◆ Work to be completed: Gather all lines in the entries that include the word "lõpptarbimises".

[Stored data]

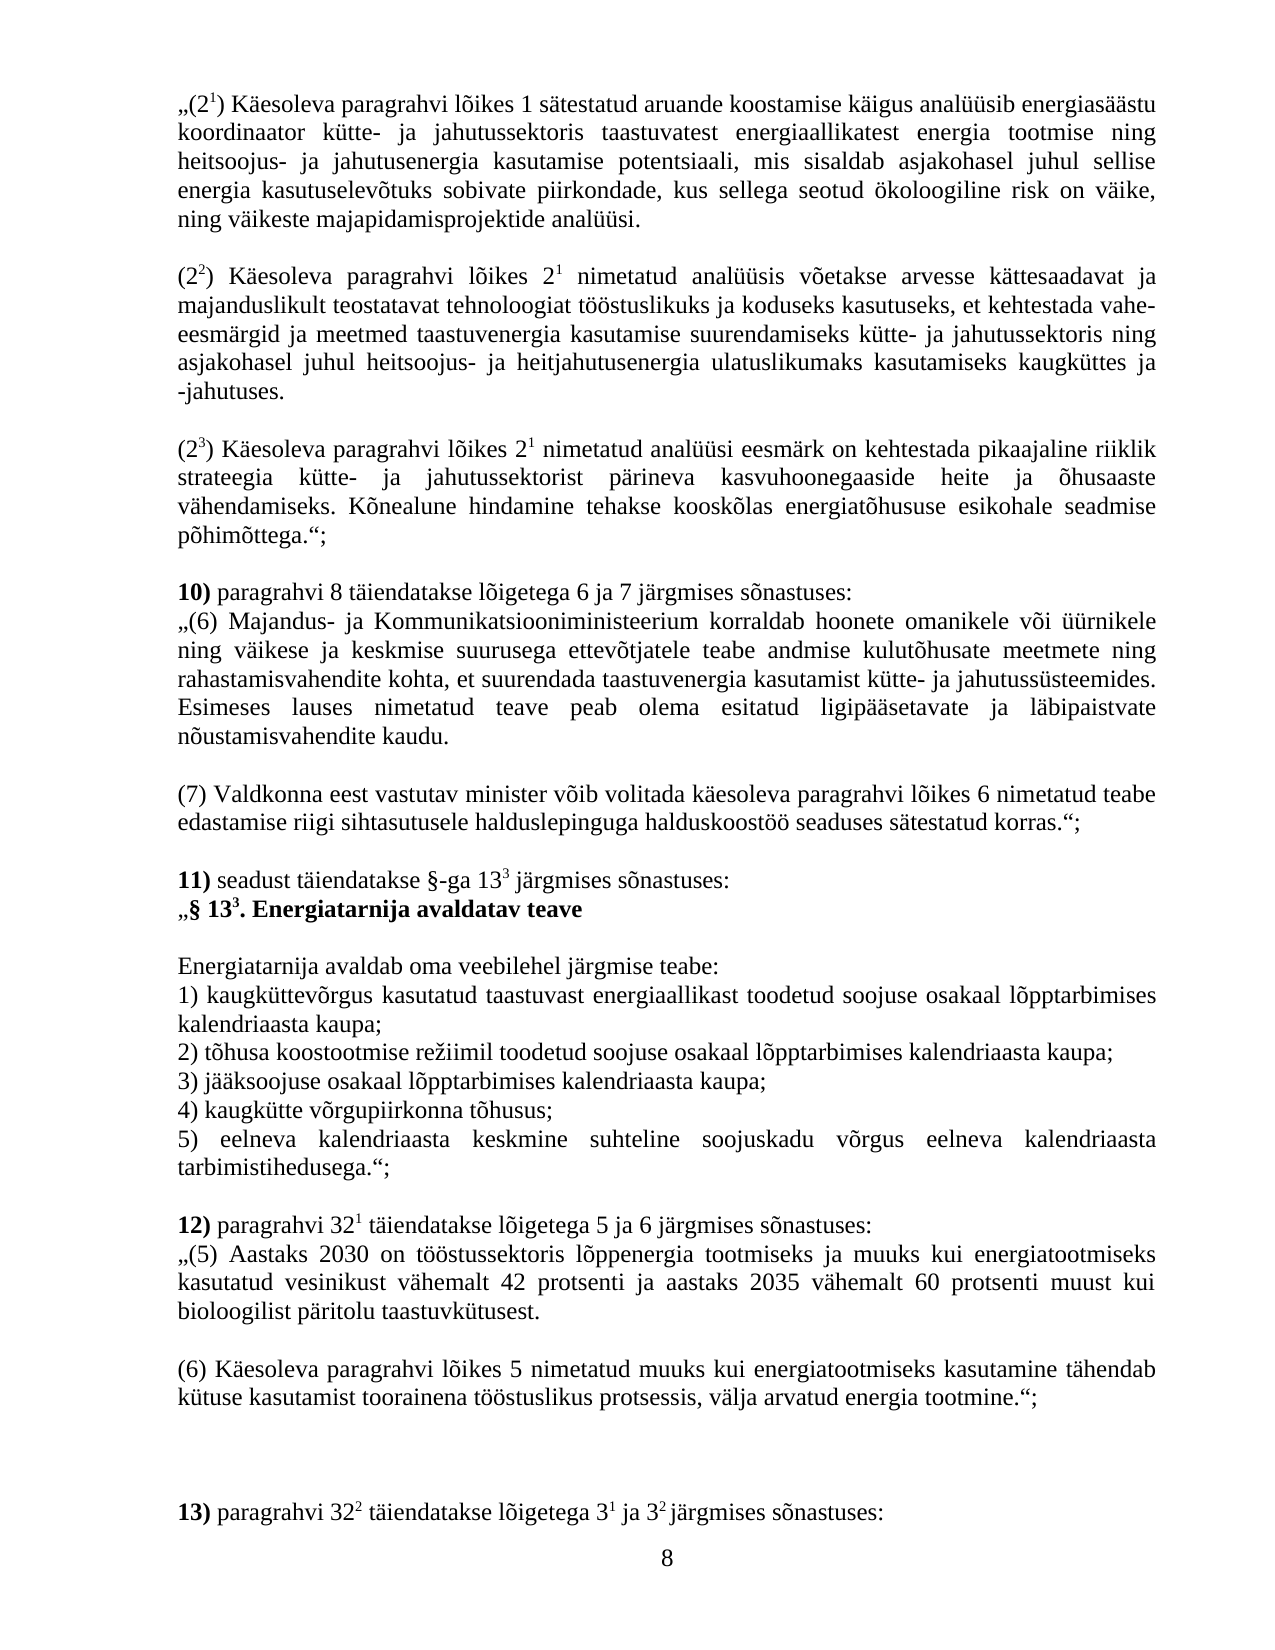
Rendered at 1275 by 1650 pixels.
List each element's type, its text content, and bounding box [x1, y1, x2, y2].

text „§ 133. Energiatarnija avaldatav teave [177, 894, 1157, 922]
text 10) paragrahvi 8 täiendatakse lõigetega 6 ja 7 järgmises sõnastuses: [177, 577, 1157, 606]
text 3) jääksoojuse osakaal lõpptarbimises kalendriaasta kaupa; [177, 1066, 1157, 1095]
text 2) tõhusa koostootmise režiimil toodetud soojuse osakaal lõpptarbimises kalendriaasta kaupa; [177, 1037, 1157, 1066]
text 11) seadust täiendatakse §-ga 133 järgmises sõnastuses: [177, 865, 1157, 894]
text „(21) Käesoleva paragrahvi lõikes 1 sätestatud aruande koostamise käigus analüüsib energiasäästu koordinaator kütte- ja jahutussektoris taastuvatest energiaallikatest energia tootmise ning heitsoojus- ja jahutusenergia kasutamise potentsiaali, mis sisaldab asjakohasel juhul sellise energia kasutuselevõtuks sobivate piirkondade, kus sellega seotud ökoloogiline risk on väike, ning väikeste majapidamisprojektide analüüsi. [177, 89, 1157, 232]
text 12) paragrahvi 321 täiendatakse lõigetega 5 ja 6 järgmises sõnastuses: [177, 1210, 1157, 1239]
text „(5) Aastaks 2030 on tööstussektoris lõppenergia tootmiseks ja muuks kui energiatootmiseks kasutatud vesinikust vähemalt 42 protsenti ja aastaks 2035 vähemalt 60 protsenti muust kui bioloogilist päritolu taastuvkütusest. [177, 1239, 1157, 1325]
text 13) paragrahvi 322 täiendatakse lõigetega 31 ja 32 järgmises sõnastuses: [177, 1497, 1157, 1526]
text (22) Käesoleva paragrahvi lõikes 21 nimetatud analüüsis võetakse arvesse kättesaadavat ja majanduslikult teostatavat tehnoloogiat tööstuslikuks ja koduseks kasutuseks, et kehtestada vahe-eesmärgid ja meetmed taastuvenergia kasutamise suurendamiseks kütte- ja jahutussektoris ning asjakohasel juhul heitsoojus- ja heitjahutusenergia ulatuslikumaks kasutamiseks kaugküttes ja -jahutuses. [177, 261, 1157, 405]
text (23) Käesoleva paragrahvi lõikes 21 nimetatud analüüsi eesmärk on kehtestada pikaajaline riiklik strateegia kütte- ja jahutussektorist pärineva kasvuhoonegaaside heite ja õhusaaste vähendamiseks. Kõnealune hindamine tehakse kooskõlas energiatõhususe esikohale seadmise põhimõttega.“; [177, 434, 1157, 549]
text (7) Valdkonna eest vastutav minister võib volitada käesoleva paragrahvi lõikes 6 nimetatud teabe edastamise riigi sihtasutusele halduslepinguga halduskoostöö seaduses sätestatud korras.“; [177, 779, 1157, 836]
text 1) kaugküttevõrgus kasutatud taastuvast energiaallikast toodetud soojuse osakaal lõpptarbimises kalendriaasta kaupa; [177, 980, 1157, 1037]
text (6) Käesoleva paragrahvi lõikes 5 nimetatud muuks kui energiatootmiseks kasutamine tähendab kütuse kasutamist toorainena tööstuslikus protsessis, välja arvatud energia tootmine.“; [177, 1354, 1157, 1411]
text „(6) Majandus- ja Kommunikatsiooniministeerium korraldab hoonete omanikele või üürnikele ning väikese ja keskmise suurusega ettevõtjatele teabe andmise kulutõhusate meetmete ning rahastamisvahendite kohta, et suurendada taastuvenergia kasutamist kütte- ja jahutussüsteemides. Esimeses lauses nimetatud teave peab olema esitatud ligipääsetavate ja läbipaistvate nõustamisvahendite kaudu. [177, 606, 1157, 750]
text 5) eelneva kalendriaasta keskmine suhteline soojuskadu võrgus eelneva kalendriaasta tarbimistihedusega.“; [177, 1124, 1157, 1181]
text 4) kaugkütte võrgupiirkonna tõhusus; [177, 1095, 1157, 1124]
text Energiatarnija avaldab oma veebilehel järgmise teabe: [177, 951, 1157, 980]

◆ Reply:
text 3) jääksoojuse osakaal lõpptarbimises kalendriaasta kaupa; [177, 1066, 1157, 1095]
text 2) tõhusa koostootmise režiimil toodetud soojuse osakaal lõpptarbimises kalendriaasta kaupa; [177, 1037, 1157, 1066]
text 1) kaugküttevõrgus kasutatud taastuvast energiaallikast toodetud soojuse osakaal lõpptarbimises kalendriaasta kaupa; [177, 980, 1157, 1037]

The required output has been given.